Saving outdoor spaces and providing more avenues to ‘get rad’ are the thrust behind Radify Development, a business-meets-average joe website to promote sustainable ventures.
The American Dream has changed; where once it meant landing a career, living in the suburbs, and owning a color TV, now we aspire to follow our dreams – start a business and work to live, not the other way around.
However, passion projects-turned entrepreneurs often lack some of the business skills needed to succeed. That’s where Radify hopes to step in.
Community Skis: Passion Becomes Livelihood
Sawing, shaving, sanding, and waxing custom skis out of a tow-behind hut that looks like something from “Little House on the Prairie” is the kind of crazy idea that makes for a cool hobby. Hooking it up to run on 100 percent off-grid solar power and grow it into a viable business makes it just wild enough to inspire others who are passionate about the outdoors to follow their own “out-there” concepts.
Community Skis – the brick and mortar descendant of that concept – built on what 333 Skis started. That company took the seemingly daunting leap from fledgling business, scrabbling together enough money to keep the lights on, to a full-fledged independent company with a stable revenue stream.
Though it’s entirely doable, that kind of transition is what kills so many great schemes for startups. Enter Radify Development, a consulting and land acquisition/building firm that launched in March for other developers – the catchall term that refers to anyone looking to turn a plot of land into something that will host or attract people.
Radify: ‘Outdoorsy’ Business Consulting, Land Development
Before you go cross-eyed, know that this site is not just for industry professionals and real estate moguls. The firm helps independent startups and sustainably minded investors connect to a community of outdoor industry companies to secure land, raise startup funds, attract customers, and literally build a business from the ground up.
“We consult for people who have all the tools and resources, but we’re also there for anyone who just has an idea and doesn’t know how to get started,” said Johannes Ariens, Radify founder.

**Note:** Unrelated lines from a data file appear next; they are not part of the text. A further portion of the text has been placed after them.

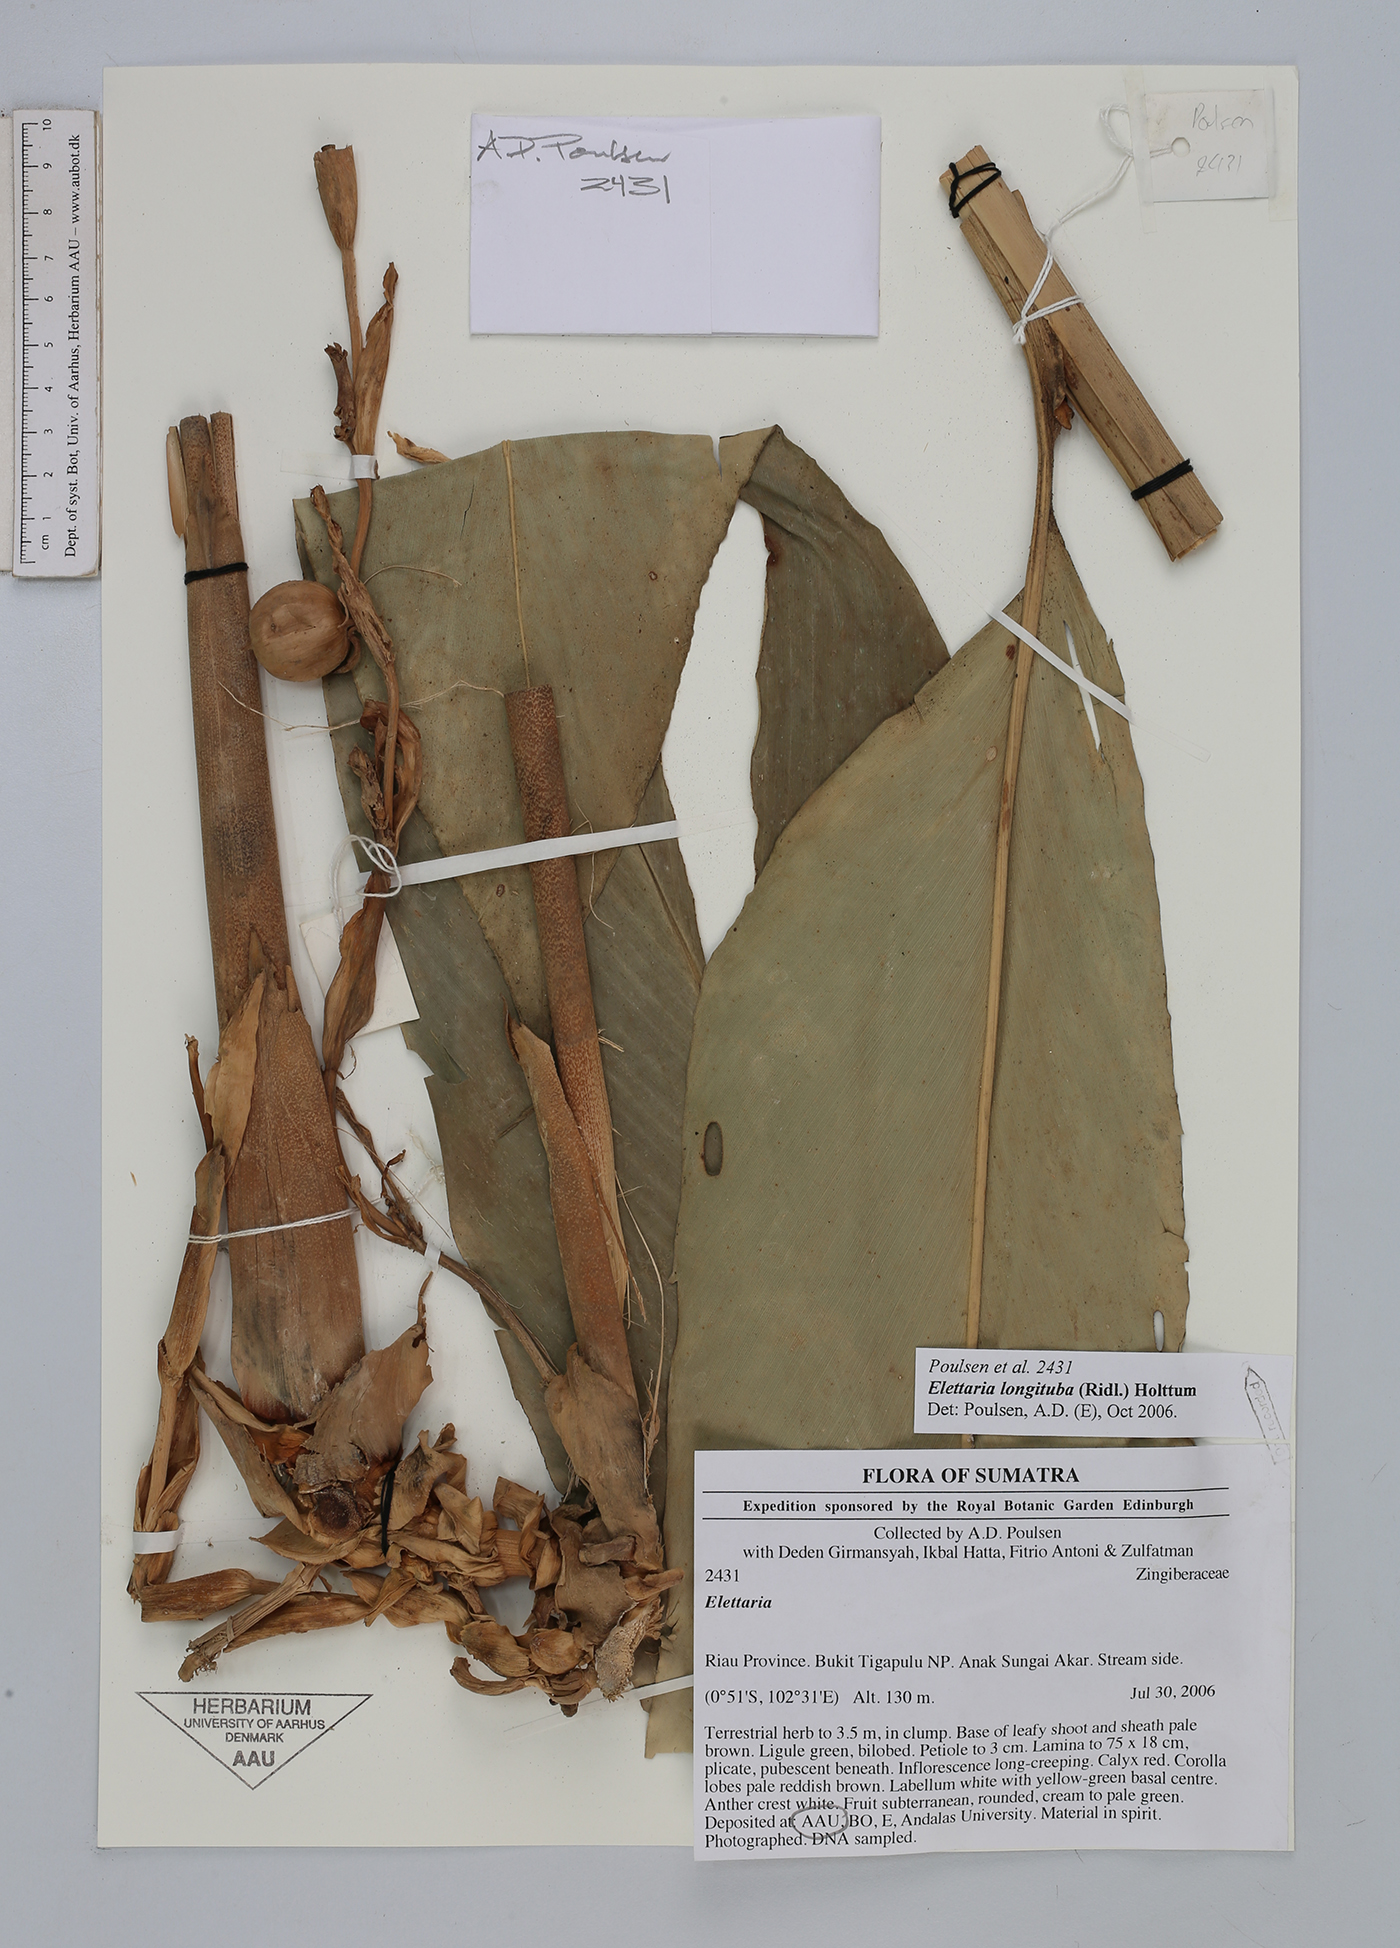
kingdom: Plantae
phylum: Tracheophyta
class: Liliopsida
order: Zingiberales
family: Zingiberaceae
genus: Sulettaria
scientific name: Sulettaria longituba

While the company makes money charging for consulting services, it hosts valuable free services for real beginners: A candid blog of startup advice from Ariens himself and a behind-the-scenes podcast that features outdoors entrepreneurs who’ve “made it.”
333’s mobile ski factory, a European-style, mountain-top tea house, and an art gallery ski lodge are a few of the “alternative developments” that Radify courts and features on its podcast – revealing the interesting and exhausting process of making sustainable places for folks to enjoy the outdoors.
“The people doing these projects often don’t consider themselves developers – they’re just consumed with a vision for creating an amazing outdoor experience through creative and visionary projects and the creation of greater access,” said Ariens.
While developing his own alternative development, a cold-water surf park in Washington that opens next spring, Ariens discovered the need for something like Radify – a space to perfect ideas that create sustainable, environmentally sound outdoor businesses, especially when most development is fueled by what he calls “extraction industries.”
“Industries like logging and fishing are waning, leaving economic voids to the areas they were traditionally supporting. Governments here in Washington and elsewhere are actively pursuing outdoor recreation as a viable economic solution to supplement these often rural economies,” he said of Washington’s evolving economic and environmental situation. “Alternative developments are truly viable solutions to rural economic development in natural locales that were once seen only as suitable for land use / extraction industries.”